HashMap

HashMap

  • 结构: 数组+链表(红黑树)

  • 放数据:

    public V put(K key, V value) {
    return putVal(hash(key), key, value, false, true);
    }

  • key的hash(): key==null,其hash为0,不为null其值为key的高16位异或key的低16位(h右移位16的值),这样会把这个hashcode的位的用上,因为接下来通过hash值判断数组的位置时使用的是01111这样的与运算,如果直接使用hashcode会使得hashcode的高位没有意义

    hashcode与equals的关系: equals相等则hashcode一定相等,反之不一定,因为两个key相同的键值对数据就是hashcode相同但是equals不同

    static final int hash(Object key) {
    int h;
    return (key == null) ? 0 : (h = key.hashCode()) ^ (h >>> 16);
    }

  • 链表节点:

    static class Node<K,V> implements Map.Entry<K,V> {
    final int hash;
    final K key;
    V value;
    Node<K,V> next;

    Node(int hash, K key, V value, Node<K,V> next) {
    this.hash = hash;
    this.key = key;
    this.value = value;
    this.next = next;
    }

  • 数组大小: 默认16,最大值1 << 30

    static final int DEFAULT_INITIAL_CAPACITY = 1 << 4;
    static final int MAXIMUM_CAPACITY = 1 << 30;

  • 数组扩容: 条件: 当前数组的容量被使用了0.75倍之后进行2倍扩容

    static final float DEFAULT_LOAD_FACTOR = 0.75f;

  • 链表转变: 当链表节点增加大于等于8时转换成红黑树,减少到6时有红黑树转换成普通链表

    static final int TREEIFY_THRESHOLD = 8;
    static final int UNTREEIFY_THRESHOLD = 6;

  • putVal

    final V putVal(int hash, K key, V value, boolean onlyIfAbsent,
    boolean evict) {
    Node<K,V>[] tab; Node<K,V> p; int n, i;
    if ((tab = table) == null || (n = tab.length) == 0)

所给材料:
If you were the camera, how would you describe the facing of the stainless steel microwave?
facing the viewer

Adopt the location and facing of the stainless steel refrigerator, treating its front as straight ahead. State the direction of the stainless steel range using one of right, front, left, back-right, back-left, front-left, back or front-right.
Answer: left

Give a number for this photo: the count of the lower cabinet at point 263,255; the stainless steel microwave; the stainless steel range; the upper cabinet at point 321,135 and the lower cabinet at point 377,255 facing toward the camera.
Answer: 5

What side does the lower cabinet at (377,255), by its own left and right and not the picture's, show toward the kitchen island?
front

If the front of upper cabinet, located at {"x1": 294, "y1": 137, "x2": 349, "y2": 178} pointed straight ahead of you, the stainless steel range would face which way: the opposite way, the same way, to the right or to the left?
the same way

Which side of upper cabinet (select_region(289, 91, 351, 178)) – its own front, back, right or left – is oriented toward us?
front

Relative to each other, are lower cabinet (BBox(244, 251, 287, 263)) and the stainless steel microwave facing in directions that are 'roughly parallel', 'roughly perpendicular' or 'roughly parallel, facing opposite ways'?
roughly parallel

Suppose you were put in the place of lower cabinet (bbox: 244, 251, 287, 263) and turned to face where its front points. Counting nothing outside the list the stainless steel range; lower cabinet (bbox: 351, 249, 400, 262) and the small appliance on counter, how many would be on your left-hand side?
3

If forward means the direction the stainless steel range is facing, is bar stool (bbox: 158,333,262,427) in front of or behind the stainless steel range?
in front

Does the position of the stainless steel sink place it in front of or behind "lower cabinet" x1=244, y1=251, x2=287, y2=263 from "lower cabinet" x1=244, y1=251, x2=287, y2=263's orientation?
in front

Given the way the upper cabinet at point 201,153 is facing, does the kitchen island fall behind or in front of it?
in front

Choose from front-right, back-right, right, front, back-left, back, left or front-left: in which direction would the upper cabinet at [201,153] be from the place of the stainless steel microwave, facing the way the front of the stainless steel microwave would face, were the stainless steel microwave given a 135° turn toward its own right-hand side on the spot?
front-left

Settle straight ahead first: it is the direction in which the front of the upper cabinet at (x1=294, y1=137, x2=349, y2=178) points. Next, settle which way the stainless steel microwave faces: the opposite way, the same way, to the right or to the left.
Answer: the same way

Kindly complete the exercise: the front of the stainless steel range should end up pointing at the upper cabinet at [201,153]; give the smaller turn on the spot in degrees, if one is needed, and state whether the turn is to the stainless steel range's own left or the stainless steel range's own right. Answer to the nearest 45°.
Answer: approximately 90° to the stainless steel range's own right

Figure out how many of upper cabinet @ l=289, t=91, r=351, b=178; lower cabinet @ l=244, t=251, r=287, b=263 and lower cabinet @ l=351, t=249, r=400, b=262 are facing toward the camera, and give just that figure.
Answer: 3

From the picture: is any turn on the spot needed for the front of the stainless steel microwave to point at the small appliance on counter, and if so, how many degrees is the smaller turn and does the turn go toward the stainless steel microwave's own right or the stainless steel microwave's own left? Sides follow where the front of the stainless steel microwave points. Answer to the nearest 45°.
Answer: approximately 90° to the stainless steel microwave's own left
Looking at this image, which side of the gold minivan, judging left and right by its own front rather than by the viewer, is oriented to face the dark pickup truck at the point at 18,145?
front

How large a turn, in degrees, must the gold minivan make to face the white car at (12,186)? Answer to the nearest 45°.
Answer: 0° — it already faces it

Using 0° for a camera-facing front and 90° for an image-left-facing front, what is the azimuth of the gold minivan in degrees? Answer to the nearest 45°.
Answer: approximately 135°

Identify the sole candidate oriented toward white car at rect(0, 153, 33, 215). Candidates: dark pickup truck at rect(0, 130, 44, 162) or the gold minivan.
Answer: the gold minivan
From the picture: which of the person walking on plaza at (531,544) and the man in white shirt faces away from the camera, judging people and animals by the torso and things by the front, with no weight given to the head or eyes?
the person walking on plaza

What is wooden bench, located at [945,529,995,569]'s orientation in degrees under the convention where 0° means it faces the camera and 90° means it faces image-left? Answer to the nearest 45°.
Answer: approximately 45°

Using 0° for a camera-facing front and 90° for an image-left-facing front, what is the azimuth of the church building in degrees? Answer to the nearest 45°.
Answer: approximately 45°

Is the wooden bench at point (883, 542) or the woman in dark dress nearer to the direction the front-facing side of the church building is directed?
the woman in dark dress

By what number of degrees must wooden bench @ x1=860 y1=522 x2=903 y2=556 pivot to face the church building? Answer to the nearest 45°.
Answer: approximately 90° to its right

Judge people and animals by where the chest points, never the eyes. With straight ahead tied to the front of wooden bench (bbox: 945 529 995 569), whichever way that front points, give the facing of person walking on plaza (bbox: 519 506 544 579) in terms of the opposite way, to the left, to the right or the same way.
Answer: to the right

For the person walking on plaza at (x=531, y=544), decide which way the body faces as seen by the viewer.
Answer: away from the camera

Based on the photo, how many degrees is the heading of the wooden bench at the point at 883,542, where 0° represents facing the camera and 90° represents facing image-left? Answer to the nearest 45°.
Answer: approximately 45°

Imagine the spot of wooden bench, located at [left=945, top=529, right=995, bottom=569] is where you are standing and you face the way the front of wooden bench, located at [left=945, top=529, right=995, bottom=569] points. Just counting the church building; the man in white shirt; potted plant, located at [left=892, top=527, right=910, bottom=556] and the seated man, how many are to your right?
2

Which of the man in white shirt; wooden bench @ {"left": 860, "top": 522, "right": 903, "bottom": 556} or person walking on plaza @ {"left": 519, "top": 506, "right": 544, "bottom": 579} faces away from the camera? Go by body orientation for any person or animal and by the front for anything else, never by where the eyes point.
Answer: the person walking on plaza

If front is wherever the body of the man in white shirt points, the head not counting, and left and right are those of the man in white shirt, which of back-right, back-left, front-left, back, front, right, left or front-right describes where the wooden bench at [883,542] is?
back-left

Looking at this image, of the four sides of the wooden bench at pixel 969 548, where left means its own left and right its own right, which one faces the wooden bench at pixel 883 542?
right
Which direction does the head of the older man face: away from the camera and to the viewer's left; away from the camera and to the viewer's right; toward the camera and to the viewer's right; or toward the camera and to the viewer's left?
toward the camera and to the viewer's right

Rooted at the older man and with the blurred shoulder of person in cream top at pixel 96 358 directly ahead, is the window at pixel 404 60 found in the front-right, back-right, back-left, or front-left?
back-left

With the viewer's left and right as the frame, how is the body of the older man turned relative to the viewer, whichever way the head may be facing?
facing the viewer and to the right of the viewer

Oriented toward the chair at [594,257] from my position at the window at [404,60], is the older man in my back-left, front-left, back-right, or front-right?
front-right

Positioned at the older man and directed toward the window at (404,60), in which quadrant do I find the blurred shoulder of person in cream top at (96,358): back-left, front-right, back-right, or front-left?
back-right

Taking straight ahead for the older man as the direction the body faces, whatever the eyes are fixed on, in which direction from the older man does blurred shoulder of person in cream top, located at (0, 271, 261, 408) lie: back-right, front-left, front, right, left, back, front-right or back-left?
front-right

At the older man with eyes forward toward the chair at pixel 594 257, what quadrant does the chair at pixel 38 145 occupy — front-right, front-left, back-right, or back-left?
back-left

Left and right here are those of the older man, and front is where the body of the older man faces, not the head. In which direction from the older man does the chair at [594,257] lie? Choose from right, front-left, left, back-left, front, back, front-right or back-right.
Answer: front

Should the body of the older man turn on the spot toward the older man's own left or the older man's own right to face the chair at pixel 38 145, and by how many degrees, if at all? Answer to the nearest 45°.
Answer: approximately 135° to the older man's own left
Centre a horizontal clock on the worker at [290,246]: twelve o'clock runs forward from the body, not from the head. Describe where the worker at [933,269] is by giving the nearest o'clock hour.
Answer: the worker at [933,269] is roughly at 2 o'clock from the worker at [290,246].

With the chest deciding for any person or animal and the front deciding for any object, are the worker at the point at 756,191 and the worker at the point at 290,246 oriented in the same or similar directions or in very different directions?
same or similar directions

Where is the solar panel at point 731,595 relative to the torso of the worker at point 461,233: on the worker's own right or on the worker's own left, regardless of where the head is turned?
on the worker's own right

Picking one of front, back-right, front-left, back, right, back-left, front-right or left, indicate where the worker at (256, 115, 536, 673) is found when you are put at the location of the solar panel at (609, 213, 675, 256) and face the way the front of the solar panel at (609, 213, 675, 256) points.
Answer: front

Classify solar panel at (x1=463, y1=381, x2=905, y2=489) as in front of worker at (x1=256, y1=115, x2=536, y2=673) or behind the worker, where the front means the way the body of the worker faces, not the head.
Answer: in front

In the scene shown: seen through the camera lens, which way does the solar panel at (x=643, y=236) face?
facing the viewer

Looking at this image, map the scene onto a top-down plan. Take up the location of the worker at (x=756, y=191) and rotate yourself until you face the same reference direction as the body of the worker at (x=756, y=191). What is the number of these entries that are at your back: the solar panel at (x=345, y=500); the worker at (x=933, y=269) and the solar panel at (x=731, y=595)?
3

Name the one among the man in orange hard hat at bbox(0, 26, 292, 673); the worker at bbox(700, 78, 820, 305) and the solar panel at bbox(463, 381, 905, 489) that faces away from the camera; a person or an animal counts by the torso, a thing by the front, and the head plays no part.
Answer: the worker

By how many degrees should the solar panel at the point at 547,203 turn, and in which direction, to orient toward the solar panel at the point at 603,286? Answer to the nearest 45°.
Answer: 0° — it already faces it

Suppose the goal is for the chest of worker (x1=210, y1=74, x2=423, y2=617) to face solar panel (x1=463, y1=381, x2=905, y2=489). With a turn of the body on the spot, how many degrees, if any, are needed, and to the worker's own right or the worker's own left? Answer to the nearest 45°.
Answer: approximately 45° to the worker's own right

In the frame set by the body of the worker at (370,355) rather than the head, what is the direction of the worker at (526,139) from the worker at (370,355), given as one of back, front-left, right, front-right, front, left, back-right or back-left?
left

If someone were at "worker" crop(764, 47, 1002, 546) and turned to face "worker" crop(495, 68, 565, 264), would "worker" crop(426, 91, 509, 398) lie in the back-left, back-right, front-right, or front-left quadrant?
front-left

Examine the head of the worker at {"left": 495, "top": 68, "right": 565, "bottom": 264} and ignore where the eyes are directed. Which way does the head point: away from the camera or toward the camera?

练习目标:
请根据关于 HashMap 的文本回答问题。
1. HashMap 数组的默认大小是多少？
2. 数组容量被使用到多少倍时会扩容？扩容为原来的几倍？
3. 链表节点减少到多少时，会由红黑树转换回普通链表？
这些记录与本练习无关。

参考答案:
1. 默认大小是16。
2. 容量被使用了0.75倍之后进行扩容，扩容为原来的2倍。
3. 减少到6时转换回普通链表。